If he found that most students did not fully understand this element of modeling (mostly 1’s and 2’s), he could provide scaffolded modeling instruction in the next part of the lesson requiring modeling. He would prepare a modeling handout which lists possible elements of the model and requires students to note whether to include those aspects and why. Students already proficient would complete models without that scaffold.
If he found that understanding is fairly varied (largely 2’s and 3’s, with some 1’s and 4’s), the teacher could provide further time for group reflection and sharing. That further reflection would best happen immediately—after a few, selected groups shared elements of their models, the class could get back in pairs to improve their models based on those ideas.
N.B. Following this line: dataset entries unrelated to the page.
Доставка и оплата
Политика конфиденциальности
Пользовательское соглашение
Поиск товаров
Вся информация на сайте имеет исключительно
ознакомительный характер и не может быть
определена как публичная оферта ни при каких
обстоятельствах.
And, next time modeling occurs in a lesson, the teacher could repeat a similar in-depth process, like the first time, to continue to provide significant support.
If he found that most students proficiently performed this aspect of the practice (largely 3’s, with some 2’s and 4’s), he could make a note of which students are still struggling. The next time modeling happens, instead of moving around the class generally to assess where students are at, he could narrowly focus his support and questioning on those students. He might provide them some in-depth small group help, with scaffolds provided. He could also pair them with proficient students where he knows they won’t just be given answers, but meaningfully supported in their learning.

Second teacher – Testable questions
In the second example, the teacher had students write questions about biodiversity while on a nature walk, thus collecting whole-class and individual information on whether students could write testable questions. The next day, with the whole class, she shared useful “yellows,” where students’ questions needed more work, and “greens,” where students’ questions were testable. She also made some notes in a file as to where the class seemed to be overall with this skill. Depending on students’ level of understanding, further support might include the following:

If she found that most students could not write a testable question (lots of “yellow”), she should do more than read through notable yellows and greens. After that review, students could receive more practice in a guided, whole class discussion, evaluating a series of questions, noting whether or not they’re testable, and fixing them to make them testable. Then, she could ask students in small groups to collaboratively revise their questions to make them testable. These groups would include a student who did proficiently demonstrate this skill where possible.
If she found that about half could write testable questions and half could not, I would again suggest she have students rewrite their questions in small groups. For students still struggling after a round-two attempt, she could support them in a small group with an activity like that noted above (evaluating examples together). The remainder of the students might begin some independent research or brainstorming on the design of the investigation to answer their questions.
If most could write testable questions, she might provide individual help to students still struggling with their questions after the discussion of the greens and yellows. Those students could use the reviewed questions as models to revise their own, with the teacher ensuring they can explain why their original ideas were not testable.

Formative assessment is “assessment for learning”. Teachers need specific ideas as to what strategies they’re going to implement depending on the results of the formative assessment. They also need some way to record progress, not only relying on “gut feelings” and memory (my brain and gut, at least, aren’t that reliable). Having some class assessment notes on a page or a rubric can be a quick means to do so. Finally, coming together with peers to discuss the data and possible strategies is critical to moving forward as a science department (and community).